**Study text:**
====================
Tuesday, August 11, 2020

I don't know who you are.



I don't know where I was or how old when I first saw the ad above. But I do know it was in the "book" era, not the digital era and as much as I wanted to, I couldn't rightfully tear the ad from the volume I was reading. Nevertheless, I made mental notes about it and stored it in my near photographic memory.

Some years or decades later, after making one of the many wrong turns that eventually add up to a career, I was the co-head of the flagship office of a big dull agency. We were pitching some giant piece of business and I remembered that ad and, having access to Google, was able to get my grubby hands on it.

I showed it to my assistant, a bright young woman. Instead of seeing what I saw, all she could see was the scary "school-teacher's face" of the man in the chair and couldn't even consider that that was part of the point of the ad.

Now it's 20 years after that moment which was 20 years after I first encountered the ad which was 20 years after the ad was originally written. The ad, in fact, was created by an agency I never heard of, Fuller Smith & Ross, and the man in the chair was an account executive who helped create the ad, Gilbert Morris. It first ran in 1958. A few months after I sprung from my mother's loins. If I can say that on a family blog.

Our current world is infected with a disdain for everything old. At least half the industry these days have never written an ad for paid media, and many of those in the industry haven't read, or understood, a single bit of anthropology. They believe that with every "new" thing, the wiring of humanity itself will change.

So, they believe people, for whatever reason, will want to have conversations with brands. They believe people will want to interact with ads. And they believe useful consumer information is no longer needed in order to buy a product. No, they proffer, without evidence. I will buy a $70,000 car because a sallow model drives it, or a drunk and philandering golfer or because they append the meaningless adjective "Joy," to the automobile's logo and call that a tagline or summary thought.

In fact, the stupidity of marketing professionals seems to be increasing even faster than global temperatures. And I say that on a 98-degree day.

Not long ago, for instance, the German automaker BMW inflicted on the world a minor logo update. Though they're ten years (at least) behind Tesla in making an electric power-plant, for whatever reason their logo is consuming thousands of employee-hours and, I'd assume, millions of dollars.

Here's the massive change.
====================
Dataset entries:
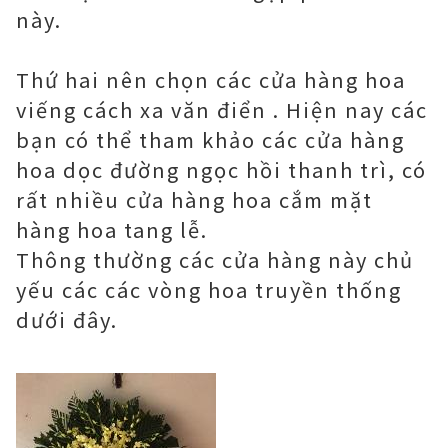
này.
Thứ hai nên chọn các cửa hàng hoa
viếng cách xa văn điển . Hiện nay các
bạn có thể tham khảo các cửa hàng
hoa dọc đường ngọc hồi thanh trì, có
rất nhiều cửa hàng hoa cắm mặt
hàng hoa tang lễ.
Thông thường các cửa hàng này chủ
yếu các các vòng hoa truyền thống
dưới đây.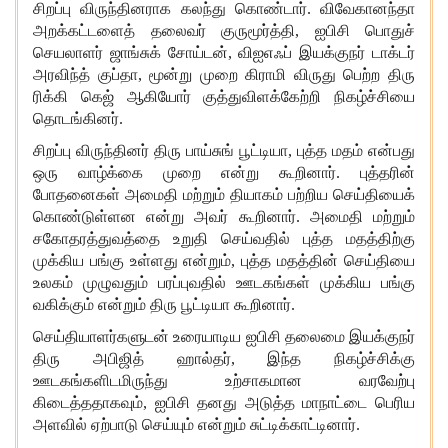
சிறப்பு விருந்தினராக கலந்து கொண்டார். விவேகானந்தா
அறக்கட்டளைத் தலைவர் குருமூர்த்தி, ஐபிசி பொதுச்
செயலாளர் ஜாங்சுக் சோய்டன், விஐஎஃப் இயக்குநர் டாக்டர்
அரவிந்த் குப்தா, மூன்று முறை கிராமி விருது பெற்ற திரு
ரிக்கி கெஜ் ஆகியோர் குத்துவிளக்கேற்றி நிகழ்ச்சியை
தொடங்கினர்.
சிறப்பு விருந்தினர் திரு பாய்சுங் பூட்டியா, புத்த மதம் என்பது
ஒரு வாழ்க்கை முறை என்று கூறினார். புத்தரின்
போதனைகள் அமைதி மற்றும் தியாகம் பற்றிய செய்தியைக்
கொண்டுள்ளன என்று அவர் கூறினார். அமைதி மற்றும்
சகோதரத்துவத்தை உறுதி செய்வதில் புத்த மதத்திற்கு
முக்கிய பங்கு உள்ளது என்றும், புத்த மதத்தின் செய்தியை
உலகம் முழுவதும் பரப்புவதில் ஊடகங்கள் முக்கிய பங்கு
வகிக்கும் என்றும் திரு பூட்டியா கூறினார்.
செய்தியாளர்களுடன் உரையாடிய ஐபிசி தலைமை இயக்குநர்
திரு அபிஜித் ஹால்தர், இந்த நிகழ்ச்சிக்கு
ஊடகங்களிடமிருந்து உற்சாகமான வரவேற்பு
கிடைத்ததாகவும், ஐபிசி தனது அடுத்த மாநாட்டை பெரிய
அளவில் ஏற்பாடு செய்யும் என்றும் சுட்டிக்காட்டினார்.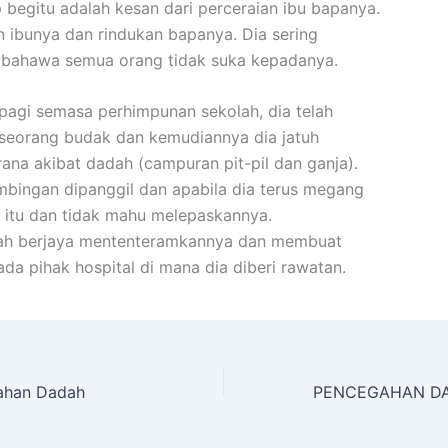
p begitu adalah kesan dari perceraian ibu bapanya.
n ibunya dan rindukan bapanya. Dia sering
bahawa semua orang tidak suka kepadanya.
pagi semasa perhimpunan sekolah, dia telah
seorang budak dan kemudiannya dia jatuh
ana akibat dadah (campuran pit-pil dan ganja).
imbingan dipanggil dan apabila dia terus megang
 itu dan tidak mahu melepaskannya.
lah berjaya mententeramkannya dan membuat
da pihak hospital di mana dia diberi rawatan.
ahan Dadah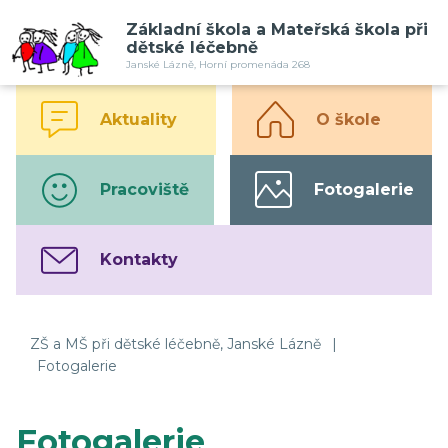
Základní škola a Mateřská škola při
dětské léčebně
Janské Lázně, Horní promenáda 268
Aktuality
O škole
Pracoviště
Fotogalerie
Kontakty
ZŠ a MŠ při dětské léčebně, Janské Lázně
|
Fotogalerie
Fotogalerie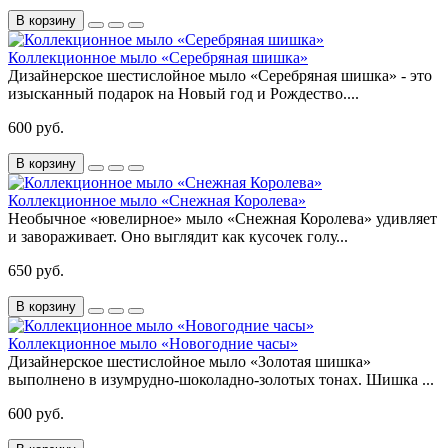
В корзину
Коллекционное мыло «Серебряная шишка»
Дизайнерское шестислойное мыло «Серебряная шишка» - это
изысканный подарок на Новый год и Рождество....
600 руб.
В корзину
Коллекционное мыло «Снежная Королева»
Необычное «ювелирное» мыло «Снежная Королева» удивляет
и завораживает. Оно выглядит как кусочек голу...
650 руб.
В корзину
Коллекционное мыло «Новогодние часы»
Дизайнерское шестислойное мыло «Золотая шишка»
выполнено в изумрудно-шоколадно-золотых тонах. Шишка ...
600 руб.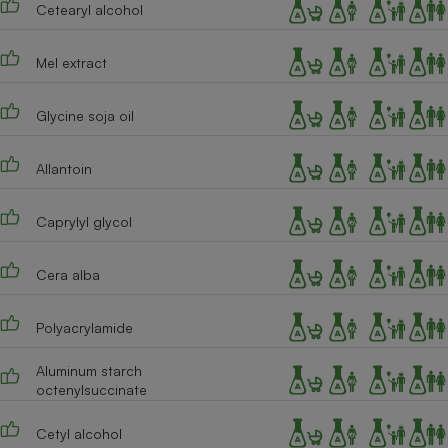
Cetearyl alcohol
Cafetière à expressos
Mel extract
Glycine soja oil
Allantoin
Caprylyl glycol
Robot ménager
Cera alba
Polyacrylamide
Aluminum starch
octenylsuccinate
Cetyl alcohol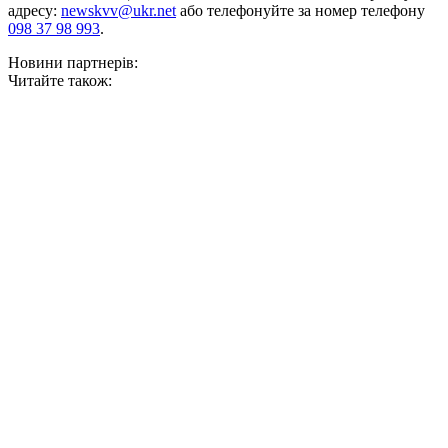
адресу:
newskvv@ukr.net
або телефонуйте за номер телефону
098 37 98 993
.
Новини партнерів:
Читайте також: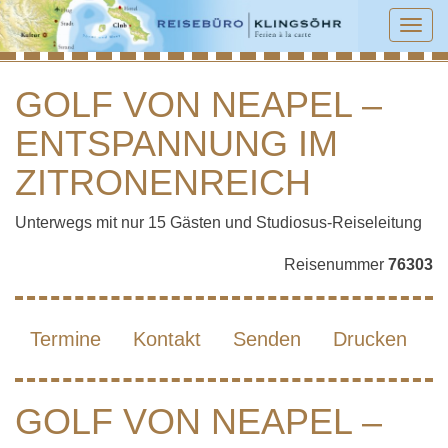
Tog
navi
GOLF VON NEAPEL –
ENTSPANNUNG IM
GOLF VON NEAPEL – ENTSPANNUNG
IM ZITRONENREICH
ZITRONENREICH
Unterwegs mit nur 15 Gästen und Studiosus-Reiseleitung
Reisenummer
76303
Termine
Kontakt
Senden
Drucken
GOLF VON NEAPEL –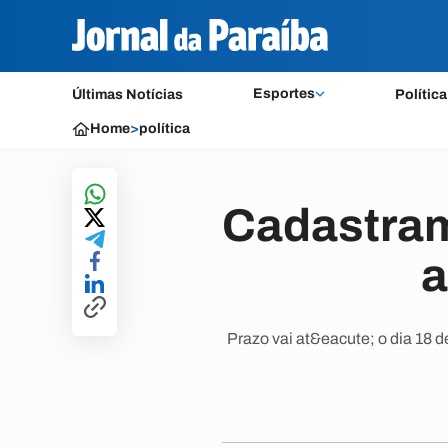
Esportes
Últimas Notícias
Política
Home
>
política
Cadastram
a
Prazo vai at&eacute; o dia 18 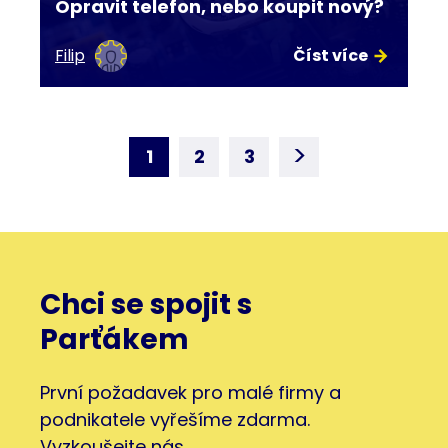
Opravit telefon, nebo koupit nový?
Filip
Číst více
>
1
2
3
Chci se spojit s
Parťákem
První požadavek pro malé firmy a
podnikatele vyřešíme zdarma.
Vyzkoušejte nás.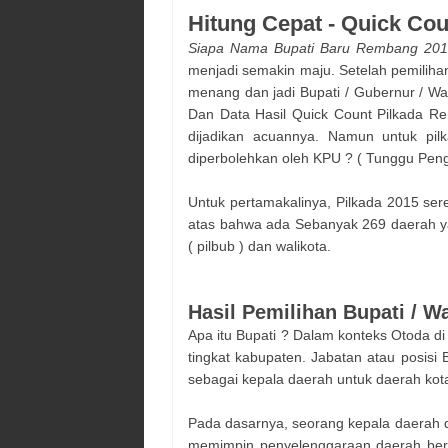
Hitung Cepat - Quick Co
Siapa Nama
Bupati
Baru
Rembang
201
menjadi semakin maju. Setelah pemiliha
menang dan jadi Bupati / Gubernur / Wa
Dan Data Hasil Quick Count Pilkada
Re
dijadikan acuannya. Namun untuk pil
diperbolehkan oleh KPU ? ( Tunggu Pe
Untuk pertamakalinya, Pilkada 2015 sere
atas bahwa ada Sebanyak 269 daerah ya
( pilbub ) dan walikota.
Hasil Pemilihan Bupati / W
Apa itu Bupati ? Dalam konteks Otoda di
tingkat kabupaten. Jabatan atau posisi B
sebagai kepala daerah untuk daerah ko
Pada dasarnya, seorang kepala daerah d
memimpin penyelenggaraan daerah ber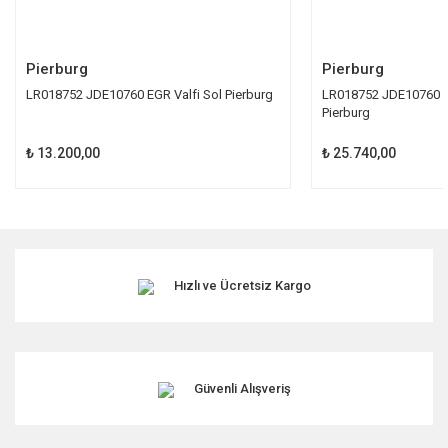
Gönder
Pierburg
Pierburg
LR018752 JDE10760 EGR Valfi Sol Pierburg
LR018752 JDE10760 E
Pierburg
₺ 13.200,00
₺ 25.740,00
Hızlı ve Ücretsiz Kargo
Güvenli Alışveriş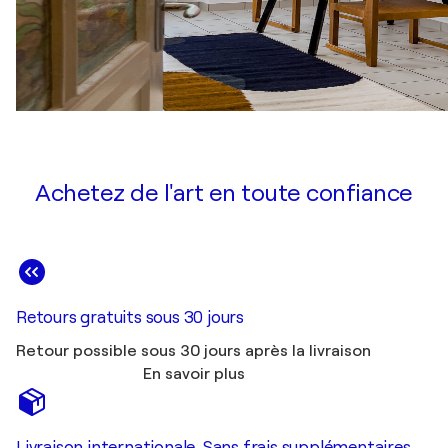
Achetez de l'art en toute confiance
Retours gratuits sous 30 jours
Retour possible sous 30 jours après la livraison
En savoir plus
Livraison internationale. Sans frais supplémentaires.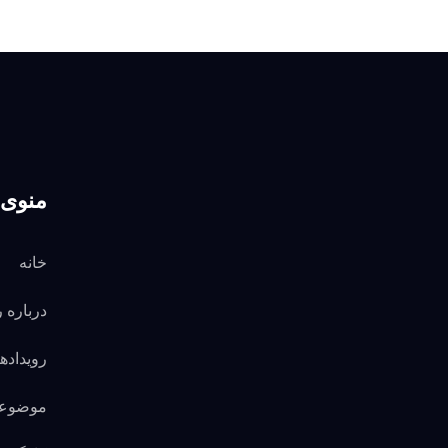
منوی 
خانه
درباره 
رویدادها
موضوع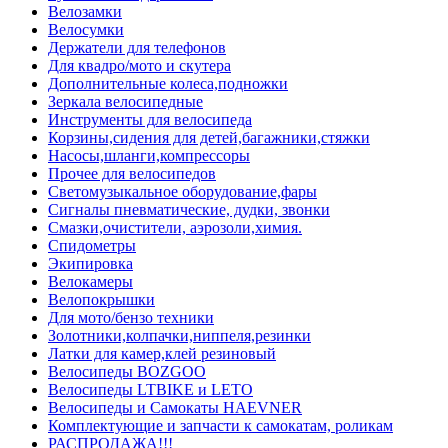
Велозамки
Велосумки
Держатели для телефонов
Для квадро/мото и скутера
Дополнительные колеса,подножки
Зеркала велосипедные
Инструменты для велосипеда
Корзины,сидения для детей,багажники,стяжки
Насосы,шланги,компрессоры
Прочее для велосипедов
Светомузыкальное оборудование,фары
Сигналы пневматические, дудки, звонки
Смазки,очистители, аэрозоли,химия.
Спидометры
Экипировка
Велокамеры
Велопокрышки
Для мото/бензо техники
Золотники,колпачки,ниппеля,резинки
Латки для камер,клей резиновый
Велосипеды BOZGOO
Велосипеды LTBIKE и LETO
Велосипеды и Самокаты HAEVNER
Комплектующие и запчасти к самокатам, роликам
РАСПРОДАЖА!!!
====================
**Task A:**
Answer these questions from the blog post:
(i) What did the writer's assistant see in the ad?
(ii) Which agency created the ad?
(iii) Which automaker made the minor logo update?
**Task B:** Quote the blog post word for word, starting with "I showed it" and going on through "a family blog.".

**Response box A:**
(i) The scary "school-teacher's face" of the man in the chair.
(ii) Fuller Smith & Ross.
(iii) BMW.

**Response box B:**
I showed it to my assistant, a bright young woman. Instead of seeing what I saw, all she could see was the scary "school-teacher's face" of the man in the chair and couldn't even consider that that was part of the point of the ad.

Now it's 20 years after that moment which was 20 years after I first encountered the ad which was 20 years after the ad was originally written. The ad, in fact, was created by an agency I never heard of, Fuller Smith & Ross, and the man in the chair was an account executive who helped create the ad, Gilbert Morris. It first ran in 1958. A few months after I sprung from my mother's loins. If I can say that on a family blog.